Serj Tankian – Teatro degli Arcimboldi, Milano 4 luglio 2010

Atmosfera insolita quella di domenica 4 luglio al Teatro degli Arcimboldi di Milano. Il palco è quello di sempre, sipario rosso, un pianoforte, un palchetto da direttore, sedie nere in file ordinate, spartiti. Il pubblico però ha qualcosa di diverso: jeans, capelli lunghi, t-shirt nere con draghi e facce cattive che non ricordano propriamente le arie struggenti della Boheme.

Nessuno in camicia, nessuna signora in abito da sera. Alle 21, come per ogni spettacolo che si rispetti, buio e luce si alternano ad indicare che la magia sta per iniziare. Ed ecco che entra l’orchestra. Applausi. Poi il pianista e un chitarrista. Applausi e qualche boato. Poi il direttore d’orchestra. Applausi. Poi silenzio. Buio. Inizia una melodia dolce ma potente, potrebbe essere un’ouverture verdiana…Una scossa percorre la platea, tutti in fondo sappiamo che non è una sera come tante per gli Arcimboldi di Milano. Poi entra lui: abito bianco, capello da bravo ragazzo e pizzetto in ordine. Standing ovation. Sì è proprio lui, Serj Tankian, e l’Orchestra Filarmonica Italiana ha appena intonato l’intro impetuosa di “Feed Us”. La voce di Serj entra con morbida prepotenza e si propaga implacabile nel teatro. “Maybe we believe she was ready to go in the morning light”…siamo già tutti in estasi.

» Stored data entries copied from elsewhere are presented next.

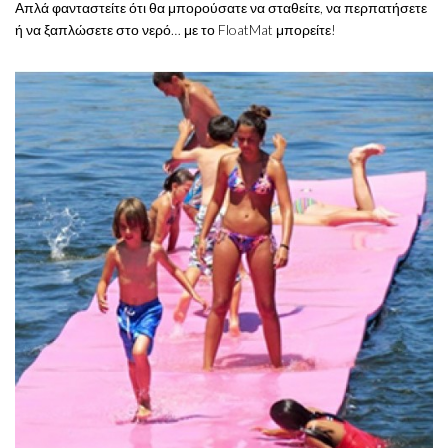
Απλά φανταστείτε ότι θα μπορούσατε να σταθείτε, να περπατήσετε
ή να ξαπλώσετε στο νερό… με το FloatMat μπορείτε!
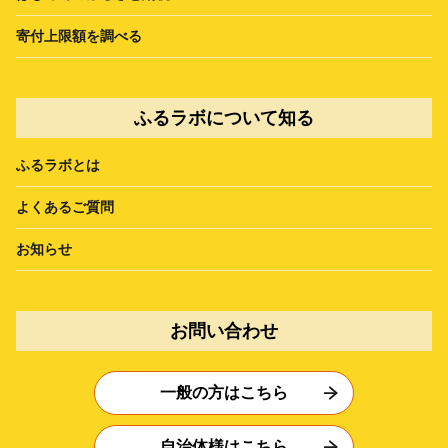
寄付上限額を調べる
ふるラボについて知る
ふるラボとは
よくあるご質問
お知らせ
お問い合わせ
一般の方はこちら
自治体様はこちら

Vi direte: come è possibile ascoltare metal senza un maledetto basso, senza una dannata batteria? E poi Serj, dove sono i System Of A Down? Credetemi, se la soavità dei violini non fa per voi (cosa vi perdete!), ottoni, contrabbassi e timpani hanno la cattiveria giusta per farvi venire la pelle d’oca. Gli splendidi arrangiamenti di John Psathas, l’accompagnamento di piano e chitarra acustica (Mario Pagliarulo e Erwin Khackikian dei FCC), l’impeccabile performance degli orchestrali (provati ma decisamente divertiti e insolitamente ammiccanti e canterini) e soprattutto la nota potenza e versatilità vocale di Serj hanno incantato la platea rendendo “Elect the Dead Symphony” un concerto unico e irripetibile.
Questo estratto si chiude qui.